On the rear suspension, There is a large diameter tall inner bumpstop of the rear suspension. It is 6" tall. At full bump, when the outer solid rubber stop engages there is only 3.5" of space for the inner bumpstop. That means that inner unit compresses 2.5" before the axle stops on the outer part. I have to wonder if the large inner units are some kind of progressive rate overload feature?
 

locrwln

Expedition Leader
Metcalf;2070226 I have to wonder if the large inner units are some kind of progressive rate overload feature?[/QUOTE said:
Yes they are. They work pretty well on an 80, but not sure about for your needs. I removed them and used air bags for my loaded 80 to deal with the extra and varied loads that it carried.
.
Jack
 

Metcalf

Expedition Leader
More fun with scales...



http://www.amazon.com/Sun-king-prec...&redirect=true&ref_=oh_aui_detailpage_o00_s00

$133, 2000lb scale

Front sprung is 876
Front total is 1508
Front un-sprung would be 632
Minus tire and wheels (137x2=274) would be 358 axle and suspension weight.

Rear sprung is 610
Rear total is 1375
Rear un-sprung would be 765(?)
Minus tire and wheels (137x2=274) would be 491 axle and suspension weight.

Total weight would be 2883 so far.



Front sprung



Front total



Rear sprung



Rear total
 

Metcalf

Expedition Leader
Ok.....one last time to find some weights! I should really be building but this is so annoying I had to get some numbers I had some faith in.

This time I busted out the big guns and brought home some certified wheel scales from work!





The weights from this method of measuring are as follows....

2840 Total

Front-
1660 total
880 drivers side
780 passenger side
640 unsprung ( front axle, suspension, steering would be 366 )
1020 sprung

Rear-
1180 total
560 drivers side
620 passenger side
620 unsprung ( rear axle, suspension would be 346 )
540 sprung

Tire and wheel is still 137lbs

I think these numbers are the best so far. These scales are meant for much higher weights, but should be accurate enough.

Ok....back to building now.
 
Last edited:

Metcalf

Expedition Leader
Trying to get back at it....









I finished making the main B-pillar U-structure. This is the 1st part for the cage structure. The small tube at the top is just a temp fill to keep everything square, I had some slight pulling from the welding which needed to be managed.

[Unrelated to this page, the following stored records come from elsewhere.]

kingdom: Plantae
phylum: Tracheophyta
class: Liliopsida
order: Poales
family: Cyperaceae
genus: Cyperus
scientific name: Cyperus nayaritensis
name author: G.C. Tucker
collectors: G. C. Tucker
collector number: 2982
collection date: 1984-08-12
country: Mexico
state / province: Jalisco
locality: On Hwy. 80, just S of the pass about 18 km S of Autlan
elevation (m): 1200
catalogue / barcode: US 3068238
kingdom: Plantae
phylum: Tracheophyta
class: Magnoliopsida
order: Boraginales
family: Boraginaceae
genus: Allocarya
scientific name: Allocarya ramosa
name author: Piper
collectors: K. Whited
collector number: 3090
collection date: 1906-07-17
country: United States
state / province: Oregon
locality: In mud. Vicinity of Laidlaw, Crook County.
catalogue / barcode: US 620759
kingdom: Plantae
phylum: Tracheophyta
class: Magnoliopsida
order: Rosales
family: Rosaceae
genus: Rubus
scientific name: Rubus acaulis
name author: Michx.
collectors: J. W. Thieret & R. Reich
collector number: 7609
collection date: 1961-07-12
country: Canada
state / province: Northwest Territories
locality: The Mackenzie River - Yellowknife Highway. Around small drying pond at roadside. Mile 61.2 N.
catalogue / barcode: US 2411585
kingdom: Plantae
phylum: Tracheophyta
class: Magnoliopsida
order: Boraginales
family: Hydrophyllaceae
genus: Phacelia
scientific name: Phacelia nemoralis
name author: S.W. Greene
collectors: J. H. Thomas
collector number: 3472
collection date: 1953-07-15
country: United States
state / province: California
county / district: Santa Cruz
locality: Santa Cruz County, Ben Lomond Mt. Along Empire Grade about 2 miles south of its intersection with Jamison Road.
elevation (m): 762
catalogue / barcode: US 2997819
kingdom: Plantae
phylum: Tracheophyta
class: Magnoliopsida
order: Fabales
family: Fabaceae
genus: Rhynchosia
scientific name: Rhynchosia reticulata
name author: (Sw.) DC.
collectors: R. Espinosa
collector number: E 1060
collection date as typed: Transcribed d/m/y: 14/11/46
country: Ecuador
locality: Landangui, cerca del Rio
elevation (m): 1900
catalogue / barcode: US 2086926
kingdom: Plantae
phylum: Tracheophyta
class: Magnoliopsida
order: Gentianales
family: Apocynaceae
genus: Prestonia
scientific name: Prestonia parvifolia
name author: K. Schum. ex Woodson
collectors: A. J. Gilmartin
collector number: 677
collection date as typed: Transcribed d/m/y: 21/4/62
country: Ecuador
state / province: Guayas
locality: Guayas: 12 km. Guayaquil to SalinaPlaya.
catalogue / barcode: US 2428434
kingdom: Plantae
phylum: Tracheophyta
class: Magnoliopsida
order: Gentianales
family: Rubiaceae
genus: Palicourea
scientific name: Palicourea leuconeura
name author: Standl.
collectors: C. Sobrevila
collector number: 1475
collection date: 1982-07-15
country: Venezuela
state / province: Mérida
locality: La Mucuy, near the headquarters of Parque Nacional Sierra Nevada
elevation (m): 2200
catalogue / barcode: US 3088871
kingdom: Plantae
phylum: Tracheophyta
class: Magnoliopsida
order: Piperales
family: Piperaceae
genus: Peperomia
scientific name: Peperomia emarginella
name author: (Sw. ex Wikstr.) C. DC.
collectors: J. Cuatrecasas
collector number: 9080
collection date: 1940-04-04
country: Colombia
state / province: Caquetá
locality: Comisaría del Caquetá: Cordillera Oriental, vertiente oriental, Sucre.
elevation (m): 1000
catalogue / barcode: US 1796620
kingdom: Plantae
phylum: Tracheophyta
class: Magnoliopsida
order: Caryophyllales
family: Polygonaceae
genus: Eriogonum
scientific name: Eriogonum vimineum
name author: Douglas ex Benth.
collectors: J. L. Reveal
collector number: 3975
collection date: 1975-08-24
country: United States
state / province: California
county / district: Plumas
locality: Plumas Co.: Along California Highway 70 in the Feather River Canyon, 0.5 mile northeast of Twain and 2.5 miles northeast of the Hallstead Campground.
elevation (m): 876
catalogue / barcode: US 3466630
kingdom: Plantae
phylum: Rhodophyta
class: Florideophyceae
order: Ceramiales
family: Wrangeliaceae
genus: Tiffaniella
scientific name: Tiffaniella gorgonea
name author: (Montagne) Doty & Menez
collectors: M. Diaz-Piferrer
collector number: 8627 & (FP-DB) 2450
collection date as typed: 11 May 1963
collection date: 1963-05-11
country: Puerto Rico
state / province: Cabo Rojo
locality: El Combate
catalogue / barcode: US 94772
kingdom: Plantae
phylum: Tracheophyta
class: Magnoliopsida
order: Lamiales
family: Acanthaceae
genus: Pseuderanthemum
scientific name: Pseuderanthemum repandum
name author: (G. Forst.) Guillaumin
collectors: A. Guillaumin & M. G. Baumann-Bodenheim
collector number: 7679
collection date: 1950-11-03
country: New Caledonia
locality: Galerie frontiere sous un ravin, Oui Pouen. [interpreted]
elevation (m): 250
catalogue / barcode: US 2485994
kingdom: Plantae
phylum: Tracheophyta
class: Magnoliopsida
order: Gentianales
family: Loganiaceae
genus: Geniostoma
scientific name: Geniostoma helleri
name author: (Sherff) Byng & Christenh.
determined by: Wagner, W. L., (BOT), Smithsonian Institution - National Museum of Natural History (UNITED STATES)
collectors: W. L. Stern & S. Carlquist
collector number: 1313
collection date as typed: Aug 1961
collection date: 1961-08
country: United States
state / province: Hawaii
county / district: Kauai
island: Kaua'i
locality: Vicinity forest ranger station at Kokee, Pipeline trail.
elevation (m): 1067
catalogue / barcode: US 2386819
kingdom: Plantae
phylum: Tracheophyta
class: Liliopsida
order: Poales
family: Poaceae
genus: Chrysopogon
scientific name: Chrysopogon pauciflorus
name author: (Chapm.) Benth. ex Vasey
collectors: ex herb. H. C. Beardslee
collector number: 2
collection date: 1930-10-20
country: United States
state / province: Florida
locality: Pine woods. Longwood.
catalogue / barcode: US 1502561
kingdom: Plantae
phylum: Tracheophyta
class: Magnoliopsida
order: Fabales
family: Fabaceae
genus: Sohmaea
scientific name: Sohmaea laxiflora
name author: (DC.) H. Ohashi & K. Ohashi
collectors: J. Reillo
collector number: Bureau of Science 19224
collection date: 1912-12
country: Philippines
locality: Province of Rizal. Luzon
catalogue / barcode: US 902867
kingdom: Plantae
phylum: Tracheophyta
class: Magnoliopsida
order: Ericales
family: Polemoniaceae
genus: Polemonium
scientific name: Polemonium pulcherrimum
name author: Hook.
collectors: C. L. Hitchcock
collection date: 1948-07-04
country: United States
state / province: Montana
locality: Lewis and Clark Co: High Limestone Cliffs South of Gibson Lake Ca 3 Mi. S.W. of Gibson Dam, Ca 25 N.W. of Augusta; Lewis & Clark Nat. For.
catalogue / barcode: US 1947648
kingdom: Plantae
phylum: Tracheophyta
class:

This structure will do a few things. It provides the B-pillar vertical. That will basically form the back of the door surround also. The rear body mounts will be tied into the lower corners. I decided to add the full floor width spreader bar also. That will provide a strong base for the rear of the seat mounts. This will all be welded into the body structure when finished. This structure is all 2x2x1/8 square tube.

Next up are templates for the inside of the rear body mounts. I am going to pattern them up in the vehicle, tack, and pull it to weld in those brackets. They will also act as gussets for the rear lower corners. Once those brackets are done I can tack the assembly in the vehicle in the final position and move onto the rear body mounts which are integrated into the rocker bar outriggers.